Get ready for the little person living inside your phone and speaker to sound a lot more life-like. Google believes it has reached a new milestone in the quest to make computer-generated speech indistinguishable from human speech with Tacotron 2, a system that trains neural networks to generate eerily natural-sounding speech from text, and they have the samples to prove it.
In a research paper published earlier this month, though yet to be peer-reviewed, Google asserts that previous approaches to text-to-speech (TTS) systems have thus far failed to achieve a genuinely natural sound. Techniques such as concatenative synthesis, in which pre-recorded samples of speech are stitched together, and statistical parametric speech synthesis, Google says have been insufficient, explaining, "The audio produced by these systems often sounds muffled and unnatural compared to human speech."
With Tacotron 2 (which is not the same as the world-ending super-weapon used by Lord Business), the company says it has incorporated ideas from its previous TTS systems, WaveNet and the first Tacotron, to reach a new level of fidelity. The full description of the new system is highly technical and nigh impossible for a layperson to parse. In a post at the Google Research Blog, software engineers Jonathan Shen and Ruoming Pang explain:
In a nutshell, it works like this: We use a sequence-to-sequence model optimized for TTS to map a sequence of letters to a sequence of features that encode the audio. These features, an 80-dimensional audio spectrogram with frames computed every 12.5 milliseconds, capture not only pronunciation of words, but also various subtleties of human speech, including volume, speed and intonation. Finally these features are converted to a 24 kHz waveform using a WaveNet-like architecture.
That's one hell of a nutshell.
The result of all this work is a digital voice that can handle some of the most subtle nuances of human speech, and when you listen to the small collection of samples they provide, some of the advancement becomes immediately clear. Not only is Tacotron 2 able to handle increasingly complex words and correctly interpret the intent of text with errors, it has also noticeably improved on the ability to grasp the nuances of things like punctuation, intonation, and pronunciation based on the semantic context of a sentence.
Listen here for how Tacotron 2 correctly pronounces and intones the words "read," "desert," and "present" based on their intended meanings.
“He has read the whole thing.”
“He reads books.”
“Don't desert me here in the desert!”
“He thought it was time to present the present.”

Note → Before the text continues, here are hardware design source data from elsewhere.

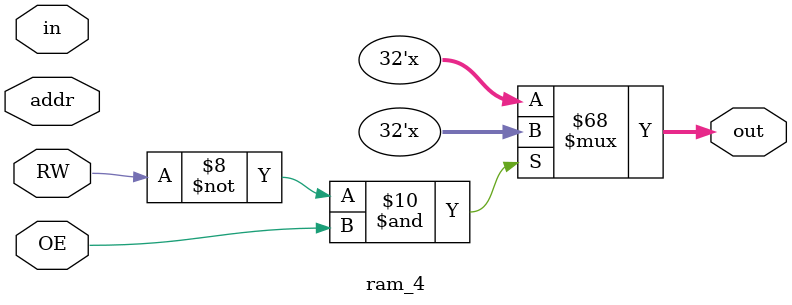
<source format=v>
module ram_4(
  input [31:0] in,
  input [1:0] addr,
  input RW, OE,
  output reg [31:0] out
);
  reg [31:0] data[3:0];
  always @(in, addr, RW, OE)
  begin
    if(RW==1'b0 & OE==1'b1)
      out=data[addr];
    else
      out=32'bz;
    if(RW==1'b1)
      data[addr]=in;
  end
endmodule
</source>
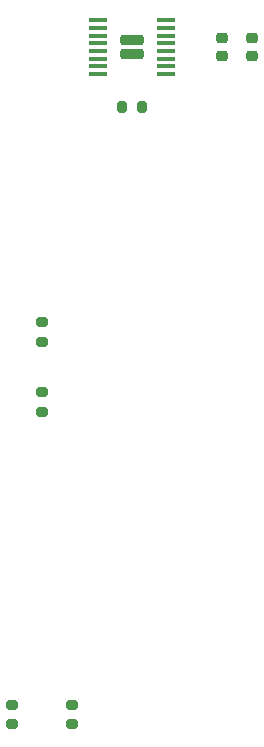
<source format=gbr>
%TF.GenerationSoftware,KiCad,Pcbnew,(6.0.7)*%
%TF.CreationDate,2023-08-01T01:27:09+09:00*%
%TF.ProjectId,graduate-project,67726164-7561-4746-952d-70726f6a6563,rev?*%
%TF.SameCoordinates,Original*%
%TF.FileFunction,Paste,Top*%
%TF.FilePolarity,Positive*%
%FSLAX46Y46*%
G04 Gerber Fmt 4.6, Leading zero omitted, Abs format (unit mm)*
G04 Created by KiCad (PCBNEW (6.0.7)) date 2023-08-01 01:27:09*
%MOMM*%
%LPD*%
G01*
G04 APERTURE LIST*
G04 Aperture macros list*
%AMRoundRect*
0 Rectangle with rounded corners*
0 $1 Rounding radius*
0 $2 $3 $4 $5 $6 $7 $8 $9 X,Y pos of 4 corners*
0 Add a 4 corners polygon primitive as box body*
4,1,4,$2,$3,$4,$5,$6,$7,$8,$9,$2,$3,0*
0 Add four circle primitives for the rounded corners*
1,1,$1+$1,$2,$3*
1,1,$1+$1,$4,$5*
1,1,$1+$1,$6,$7*
1,1,$1+$1,$8,$9*
0 Add four rect primitives between the rounded corners*
20,1,$1+$1,$2,$3,$4,$5,0*
20,1,$1+$1,$4,$5,$6,$7,0*
20,1,$1+$1,$6,$7,$8,$9,0*
20,1,$1+$1,$8,$9,$2,$3,0*%
G04 Aperture macros list end*
%ADD10RoundRect,0.200000X0.200000X0.275000X-0.200000X0.275000X-0.200000X-0.275000X0.200000X-0.275000X0*%
%ADD11RoundRect,0.225000X0.250000X-0.225000X0.250000X0.225000X-0.250000X0.225000X-0.250000X-0.225000X0*%
%ADD12RoundRect,0.200000X0.275000X-0.200000X0.275000X0.200000X-0.275000X0.200000X-0.275000X-0.200000X0*%
%ADD13RoundRect,0.232500X-0.757500X-0.232500X0.757500X-0.232500X0.757500X0.232500X-0.757500X0.232500X0*%
%ADD14RoundRect,0.100000X-0.687500X-0.100000X0.687500X-0.100000X0.687500X0.100000X-0.687500X0.100000X0*%
G04 APERTURE END LIST*
D10*
%TO.C,R3*%
X71945000Y-54610000D03*
X70295000Y-54610000D03*
%TD*%
D11*
%TO.C,C2*%
X81280000Y-50305000D03*
X81280000Y-48755000D03*
%TD*%
D12*
%TO.C,R2*%
X63500000Y-80390000D03*
X63500000Y-78740000D03*
%TD*%
%TO.C,R1*%
X63500000Y-74485000D03*
X63500000Y-72835000D03*
%TD*%
%TO.C,R4*%
X66040000Y-106870000D03*
X66040000Y-105220000D03*
%TD*%
D11*
%TO.C,C1*%
X78740000Y-50305000D03*
X78740000Y-48755000D03*
%TD*%
D12*
%TO.C,R5*%
X60960000Y-106870000D03*
X60960000Y-105220000D03*
%TD*%
D13*
%TO.C,U2*%
X71120000Y-50110000D03*
X71120000Y-48950000D03*
D14*
X68257500Y-47255000D03*
X68257500Y-47905000D03*
X68257500Y-48555000D03*
X68257500Y-49205000D03*
X68257500Y-49855000D03*
X68257500Y-50505000D03*
X68257500Y-51155000D03*
X68257500Y-51805000D03*
X73982500Y-51805000D03*
X73982500Y-51155000D03*
X73982500Y-50505000D03*
X73982500Y-49855000D03*
X73982500Y-49205000D03*
X73982500Y-48555000D03*
X73982500Y-47905000D03*
X73982500Y-47255000D03*
%TD*%
M02*

</source>
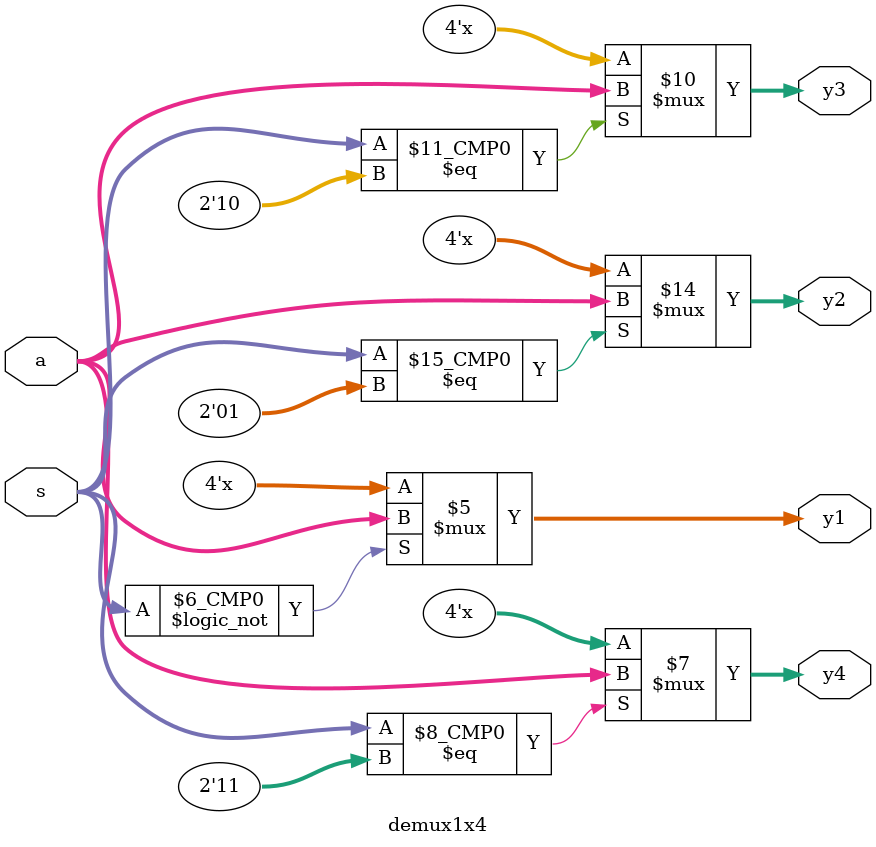
<source format=v>
module demux1x4(
	input [3:0] a,
	input [1:0] s,
	output reg [3:0] y1, y2, y3, y4
);

always@(*) begin
	case(s)
		2'b00 : y1 = a;
		2'b01 : y2 = a;
		2'b10 : y3 = a;
		2'b11 : y4 = a;
	endcase
end

endmodule

</source>
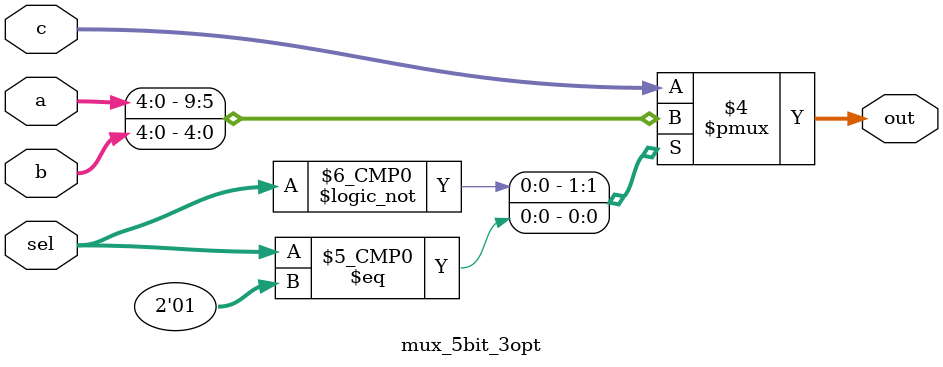
<source format=v>
`timescale 1ns / 1ps

module mux_5bit_3opt(
	input [4:0] a,
	input [4:0] b,
	input [4:0] c,
	input [1:0] sel,
	output reg [4:0] out
   );
	
	always @(*) begin
		case (sel)
			2'b00:
				out = a;
			2'b01:
				out = b;
			2'b10:
				out = c;
			default:
				out = c;
		endcase
	end


endmodule

</source>
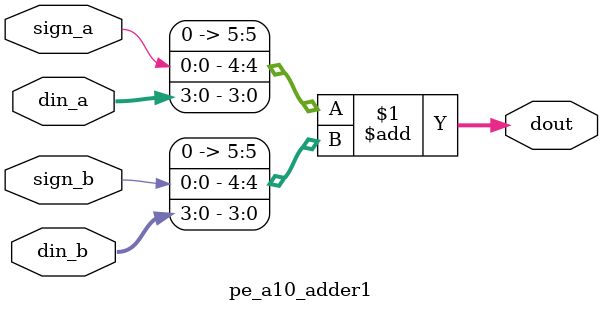
<source format=sv>


// Add two numbers in sign-magnitude format
// and generate the result in two's complement format:
// dout = {sign_a, din_a} + {sign_b, din_b}
module pe_a10_adder1 #(
	parameter SIZE = 4
)(
	input [SIZE-1:0] din_a,
	input sign_a,
	input [SIZE-1:0] din_b,
	input sign_b,
	output [SIZE+1:0] dout	
);

assign dout = {sign_a, din_a} + {sign_b, din_b} ;

endmodule


</source>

There are several more samples available here for your uncanny listening pleasure, but Google really shows how confident it is with its TTS capabilities by pitting Tacotron 2 samples against recordings of a real human reading the same text. Here are a couple of them:
“She earned a doctorate in sociology at Columbia University.”
Is this the real human?
Or is this?
It is quite impressive to my ears, though I think it's possible to distinguish which recording is the human recording by listening for the effects of the room in which the real woman is reading, but I could be wrong. It's also important to note that it's quite a simple matter for the human reader to play up the "computer-y" inflections in her reading in order to lower the bar somewhat for the digital voice.
There is one important hitch to all of this. You'll notice that the Tacotron 2 voice is the same voice used by Google for its Assistant and Now products for years, and that's by necessity. To bring a new voice up to this level, the system would have to be trained again from the beginning.
I've personally found little to complain about when it comes to my various digital assistants' voices. Alexa has never sounded "natural," per se, but the quirkiness of the voice is almost now part of its character. Rather than fool us into thinking that a real person is talking, we more or less accept that "this is just what Alexa sounds like." (Also, I've found Siri to be much more charming when I change the voice to that of an Australian male.)
So while the computer-to-human comparisons are very cool, I think it's the intonation and contextual pronunciation examples that are truly impressive.
And just think, when the robot apocalypse comes and AI takes over the planet (and the universe), we'll all be comforted by the soft, nurturing assurances of an indistinguishably human-sounding voice, just before the lights go out.